[Requirement]:
Reproduce the text of every record below verbatim, preserving each line as it appears.

(Dataset records)

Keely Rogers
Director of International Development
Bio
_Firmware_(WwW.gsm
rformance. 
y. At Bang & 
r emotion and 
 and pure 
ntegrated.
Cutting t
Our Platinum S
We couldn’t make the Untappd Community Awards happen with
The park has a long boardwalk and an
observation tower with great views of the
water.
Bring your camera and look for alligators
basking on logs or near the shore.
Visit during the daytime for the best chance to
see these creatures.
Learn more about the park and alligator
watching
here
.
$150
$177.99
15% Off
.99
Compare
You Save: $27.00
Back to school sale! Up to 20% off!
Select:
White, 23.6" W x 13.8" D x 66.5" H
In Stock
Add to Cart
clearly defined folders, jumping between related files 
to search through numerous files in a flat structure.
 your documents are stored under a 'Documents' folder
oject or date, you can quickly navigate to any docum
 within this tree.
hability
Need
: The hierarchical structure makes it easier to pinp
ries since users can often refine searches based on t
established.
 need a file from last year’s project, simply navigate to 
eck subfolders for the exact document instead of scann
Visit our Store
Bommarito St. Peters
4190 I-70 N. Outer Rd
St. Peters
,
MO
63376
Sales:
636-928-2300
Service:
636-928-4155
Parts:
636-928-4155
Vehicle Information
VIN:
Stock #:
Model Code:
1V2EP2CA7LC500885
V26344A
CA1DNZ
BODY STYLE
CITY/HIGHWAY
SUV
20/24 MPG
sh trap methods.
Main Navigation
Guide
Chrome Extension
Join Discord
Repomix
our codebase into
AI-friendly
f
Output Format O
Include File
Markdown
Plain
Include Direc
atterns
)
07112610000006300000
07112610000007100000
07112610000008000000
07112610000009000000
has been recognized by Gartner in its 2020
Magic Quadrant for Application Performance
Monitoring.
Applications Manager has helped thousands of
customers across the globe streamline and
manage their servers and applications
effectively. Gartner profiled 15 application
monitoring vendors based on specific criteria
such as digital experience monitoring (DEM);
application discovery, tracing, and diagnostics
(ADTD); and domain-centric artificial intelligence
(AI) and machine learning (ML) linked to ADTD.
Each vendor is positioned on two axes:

(End Dataset records)

[Written response]:
Keely Rogers
Director of International Development
Bio
_Firmware_(WwW.gsm
rformance. 
y. At Bang & 
r emotion and 
 and pure 
ntegrated.
Cutting t
Our Platinum S
We couldn’t make the Untappd Community Awards happen with
The park has a long boardwalk and an
observation tower with great views of the
water.
Bring your camera and look for alligators
basking on logs or near the shore.
Visit during the daytime for the best chance to
see these creatures.
Learn more about the park and alligator
watching
here
.
$150
$177.99
15% Off
.99
Compare
You Save: $27.00
Back to school sale! Up to 20% off!
Select:
White, 23.6" W x 13.8" D x 66.5" H
In Stock
Add to Cart
clearly defined folders, jumping between related files 
to search through numerous files in a flat structure.
 your documents are stored under a 'Documents' folder
oject or date, you can quickly navigate to any docum
 within this tree.
hability
Need
: The hierarchical structure makes it easier to pinp
ries since users can often refine searches based on t
established.
 need a file from last year’s project, simply navigate to 
eck subfolders for the exact document instead of scann
Visit our Store
Bommarito St. Peters
4190 I-70 N. Outer Rd
St. Peters
,
MO
63376
Sales:
636-928-2300
Service:
636-928-4155
Parts:
636-928-4155
Vehicle Information
VIN:
Stock #:
Model Code:
1V2EP2CA7LC500885
V26344A
CA1DNZ
BODY STYLE
CITY/HIGHWAY
SUV
20/24 MPG
sh trap methods.
Main Navigation
Guide
Chrome Extension
Join Discord
Repomix
our codebase into
AI-friendly
f
Output Format O
Include File
Markdown
Plain
Include Direc
atterns
)
07112610000006300000
07112610000007100000
07112610000008000000
07112610000009000000
has been recognized by Gartner in its 2020
Magic Quadrant for Application Performance
Monitoring.
Applications Manager has helped thousands of
customers across the globe streamline and
manage their servers and applications
effectively. Gartner profiled 15 application
monitoring vendors based on specific criteria
such as digital experience monitoring (DEM);
application discovery, tracing, and diagnostics
(ADTD); and domain-centric artificial intelligence
(AI) and machine learning (ML) linked to ADTD.
Each vendor is positioned on two axes:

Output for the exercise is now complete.